Я перечитала письмо. Подумав, убрала слова про «другую жизнь». Какая ему разница, что за жизнь у меня теперь. Я отправила письмо, щелкнув клавишей мобильного телефона. Через пару секунд или чуть больше он его получит. И возможно, все же сходит к врачу. Алеша всегда очень заботился о своем здоровье.
Зачем это надо было мне? Трудно сказать. Просто по-другому я поступить не могла.
В ту ночь мне опять приснился папа и повез меня кататься на лодке. Вода была еще очень холодная, в реке даже плавали куски льда, большие, неровные, шероховатые. Папа ничего не говорил, очень энергично греб, как будто вез меня куда-то. А потом пропал из лодки, вместе с веслами.
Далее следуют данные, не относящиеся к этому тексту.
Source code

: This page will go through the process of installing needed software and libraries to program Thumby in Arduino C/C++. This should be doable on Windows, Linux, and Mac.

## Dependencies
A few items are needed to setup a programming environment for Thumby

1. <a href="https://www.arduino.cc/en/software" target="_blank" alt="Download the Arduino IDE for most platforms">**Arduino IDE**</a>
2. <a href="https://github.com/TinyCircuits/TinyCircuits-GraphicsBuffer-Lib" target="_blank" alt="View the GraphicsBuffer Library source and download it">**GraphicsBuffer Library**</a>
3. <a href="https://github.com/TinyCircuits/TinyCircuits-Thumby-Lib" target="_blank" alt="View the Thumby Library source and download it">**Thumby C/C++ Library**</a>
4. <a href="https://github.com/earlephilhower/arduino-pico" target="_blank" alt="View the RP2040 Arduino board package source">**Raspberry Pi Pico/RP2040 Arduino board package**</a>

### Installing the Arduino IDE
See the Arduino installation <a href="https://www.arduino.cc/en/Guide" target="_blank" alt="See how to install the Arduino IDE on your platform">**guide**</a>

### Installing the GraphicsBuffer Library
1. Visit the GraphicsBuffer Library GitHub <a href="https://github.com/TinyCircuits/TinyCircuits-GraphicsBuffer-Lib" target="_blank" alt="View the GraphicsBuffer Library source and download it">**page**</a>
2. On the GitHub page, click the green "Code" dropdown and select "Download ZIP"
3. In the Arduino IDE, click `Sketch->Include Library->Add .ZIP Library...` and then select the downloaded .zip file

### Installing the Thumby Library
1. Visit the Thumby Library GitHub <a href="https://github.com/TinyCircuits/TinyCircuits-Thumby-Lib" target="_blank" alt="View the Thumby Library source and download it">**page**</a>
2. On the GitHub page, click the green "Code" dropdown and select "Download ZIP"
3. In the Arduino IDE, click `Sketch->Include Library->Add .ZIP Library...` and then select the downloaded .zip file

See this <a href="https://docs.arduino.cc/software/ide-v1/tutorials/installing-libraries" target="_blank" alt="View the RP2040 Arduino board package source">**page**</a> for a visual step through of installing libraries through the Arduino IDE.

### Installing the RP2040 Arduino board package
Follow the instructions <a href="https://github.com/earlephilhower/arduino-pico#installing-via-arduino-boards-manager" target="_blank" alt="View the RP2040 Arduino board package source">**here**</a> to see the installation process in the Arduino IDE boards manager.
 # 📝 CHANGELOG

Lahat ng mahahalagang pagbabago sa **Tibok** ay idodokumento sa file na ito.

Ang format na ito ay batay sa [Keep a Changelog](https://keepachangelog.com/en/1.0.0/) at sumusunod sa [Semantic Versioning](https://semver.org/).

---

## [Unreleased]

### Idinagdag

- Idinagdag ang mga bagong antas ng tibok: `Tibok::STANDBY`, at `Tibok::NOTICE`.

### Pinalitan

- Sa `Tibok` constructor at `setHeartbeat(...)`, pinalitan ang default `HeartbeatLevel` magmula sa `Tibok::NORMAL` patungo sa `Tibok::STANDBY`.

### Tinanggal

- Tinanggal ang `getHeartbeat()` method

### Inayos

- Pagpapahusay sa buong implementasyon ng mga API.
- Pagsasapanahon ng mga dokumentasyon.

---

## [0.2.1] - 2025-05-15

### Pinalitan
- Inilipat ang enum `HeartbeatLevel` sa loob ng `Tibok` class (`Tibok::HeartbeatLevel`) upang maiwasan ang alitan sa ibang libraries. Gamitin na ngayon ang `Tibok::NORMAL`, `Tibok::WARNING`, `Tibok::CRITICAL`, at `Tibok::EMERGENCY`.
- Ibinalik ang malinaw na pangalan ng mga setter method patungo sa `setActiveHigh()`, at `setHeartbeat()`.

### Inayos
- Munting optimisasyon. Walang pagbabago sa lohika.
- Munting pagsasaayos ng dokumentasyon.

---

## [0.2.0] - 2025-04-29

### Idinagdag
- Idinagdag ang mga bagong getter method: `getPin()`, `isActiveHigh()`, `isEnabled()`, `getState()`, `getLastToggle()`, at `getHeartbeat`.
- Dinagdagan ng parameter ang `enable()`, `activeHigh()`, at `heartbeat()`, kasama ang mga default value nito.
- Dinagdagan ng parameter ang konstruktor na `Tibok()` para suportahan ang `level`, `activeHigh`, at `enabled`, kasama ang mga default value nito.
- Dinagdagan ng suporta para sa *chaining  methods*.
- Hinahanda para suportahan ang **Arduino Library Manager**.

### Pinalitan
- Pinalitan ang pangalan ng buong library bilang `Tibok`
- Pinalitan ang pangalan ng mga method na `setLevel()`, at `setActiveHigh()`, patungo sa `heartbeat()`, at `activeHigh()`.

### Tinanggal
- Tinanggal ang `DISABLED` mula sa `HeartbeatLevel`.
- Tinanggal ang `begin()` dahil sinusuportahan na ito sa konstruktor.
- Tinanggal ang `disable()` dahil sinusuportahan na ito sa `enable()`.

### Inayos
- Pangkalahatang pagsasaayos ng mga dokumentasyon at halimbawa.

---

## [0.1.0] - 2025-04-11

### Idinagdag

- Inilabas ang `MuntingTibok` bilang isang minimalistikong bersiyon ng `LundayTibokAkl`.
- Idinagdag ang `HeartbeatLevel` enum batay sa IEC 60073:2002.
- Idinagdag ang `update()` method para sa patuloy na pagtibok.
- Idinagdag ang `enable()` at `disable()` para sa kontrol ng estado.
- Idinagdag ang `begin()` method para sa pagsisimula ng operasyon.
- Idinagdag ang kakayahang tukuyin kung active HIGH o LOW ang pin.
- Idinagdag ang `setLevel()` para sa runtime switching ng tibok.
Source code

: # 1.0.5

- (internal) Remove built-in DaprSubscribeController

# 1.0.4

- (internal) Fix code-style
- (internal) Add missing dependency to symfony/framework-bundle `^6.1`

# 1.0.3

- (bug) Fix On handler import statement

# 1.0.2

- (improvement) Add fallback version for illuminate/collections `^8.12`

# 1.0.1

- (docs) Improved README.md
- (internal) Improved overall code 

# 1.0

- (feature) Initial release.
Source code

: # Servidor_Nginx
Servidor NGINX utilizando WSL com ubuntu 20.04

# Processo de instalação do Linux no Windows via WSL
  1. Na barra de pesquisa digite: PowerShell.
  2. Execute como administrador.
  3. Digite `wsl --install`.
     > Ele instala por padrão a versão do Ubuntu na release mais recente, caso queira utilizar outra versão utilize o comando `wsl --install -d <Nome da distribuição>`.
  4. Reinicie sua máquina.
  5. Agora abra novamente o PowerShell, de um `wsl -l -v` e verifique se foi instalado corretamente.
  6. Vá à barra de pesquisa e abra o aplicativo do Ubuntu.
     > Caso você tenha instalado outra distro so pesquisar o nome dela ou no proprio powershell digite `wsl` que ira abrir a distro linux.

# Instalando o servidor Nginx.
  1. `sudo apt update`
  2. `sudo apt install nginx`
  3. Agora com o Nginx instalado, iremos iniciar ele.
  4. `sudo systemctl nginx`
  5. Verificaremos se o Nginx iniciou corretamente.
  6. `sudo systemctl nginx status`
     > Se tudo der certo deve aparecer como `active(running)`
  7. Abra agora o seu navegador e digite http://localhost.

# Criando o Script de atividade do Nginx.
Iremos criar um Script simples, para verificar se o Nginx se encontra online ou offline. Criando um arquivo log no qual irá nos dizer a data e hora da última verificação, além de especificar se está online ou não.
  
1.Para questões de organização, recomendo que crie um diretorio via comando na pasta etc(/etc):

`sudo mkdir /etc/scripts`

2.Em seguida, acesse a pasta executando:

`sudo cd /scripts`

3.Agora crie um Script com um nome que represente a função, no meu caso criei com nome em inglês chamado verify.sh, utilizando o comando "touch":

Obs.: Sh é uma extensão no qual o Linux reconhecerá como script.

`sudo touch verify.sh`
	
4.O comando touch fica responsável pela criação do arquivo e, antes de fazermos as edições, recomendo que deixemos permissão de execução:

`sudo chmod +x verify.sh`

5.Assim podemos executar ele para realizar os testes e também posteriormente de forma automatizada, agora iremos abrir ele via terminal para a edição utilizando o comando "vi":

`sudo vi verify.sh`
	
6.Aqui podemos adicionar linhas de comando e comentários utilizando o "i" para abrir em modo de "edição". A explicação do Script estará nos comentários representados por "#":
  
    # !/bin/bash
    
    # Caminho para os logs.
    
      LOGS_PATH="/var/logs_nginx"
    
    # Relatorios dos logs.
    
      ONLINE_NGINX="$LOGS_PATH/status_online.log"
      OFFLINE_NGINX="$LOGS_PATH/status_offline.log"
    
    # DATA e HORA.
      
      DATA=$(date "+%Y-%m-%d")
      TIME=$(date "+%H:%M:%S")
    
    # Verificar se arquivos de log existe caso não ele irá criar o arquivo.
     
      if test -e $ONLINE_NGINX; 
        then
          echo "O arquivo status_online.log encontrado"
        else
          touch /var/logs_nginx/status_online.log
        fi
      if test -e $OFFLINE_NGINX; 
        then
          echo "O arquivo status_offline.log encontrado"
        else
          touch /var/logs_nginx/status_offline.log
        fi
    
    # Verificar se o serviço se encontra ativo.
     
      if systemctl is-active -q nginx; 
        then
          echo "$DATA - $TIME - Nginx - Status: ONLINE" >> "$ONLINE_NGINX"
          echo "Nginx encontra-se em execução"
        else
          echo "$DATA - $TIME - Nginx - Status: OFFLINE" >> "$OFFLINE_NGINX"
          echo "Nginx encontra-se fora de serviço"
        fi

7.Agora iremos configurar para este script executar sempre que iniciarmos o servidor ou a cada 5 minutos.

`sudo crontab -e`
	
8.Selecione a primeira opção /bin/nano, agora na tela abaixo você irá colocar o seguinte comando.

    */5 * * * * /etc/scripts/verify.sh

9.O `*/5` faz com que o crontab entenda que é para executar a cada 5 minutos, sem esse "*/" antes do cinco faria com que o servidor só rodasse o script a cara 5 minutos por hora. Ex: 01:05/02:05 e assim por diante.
И я осталась одна, посреди темной реки с крупными льдинами, разламывающимися у меня на глазах, бесшумно и неотвратимо.Глава 17
Людмила Тимофеевна Величко, известная под ярким сценическим псевдонимом Герда, всегда казалась мне столь же мало похожей на хрупкую и самоотверженную Герду, как и на служительницу довольного изящного искусства, коим, как-никак, является пение. Хотя, конечно, смотря как петь. Ее низкий, хрипловатый и не очень сильный голос, крупный торс, который она любит максимально открывать, несмотря на очень и очень зрелые годы, и, главное, жесткий, властный взгляд никак раньше не вязались у меня с образом популярной певицы, пусть и легкого жанра. Но Герда продержалась на сцене слишком много лет, выдержала все смены власти и в стране, и на телевидении и, наверно, заслужила право быть такой, какая она есть.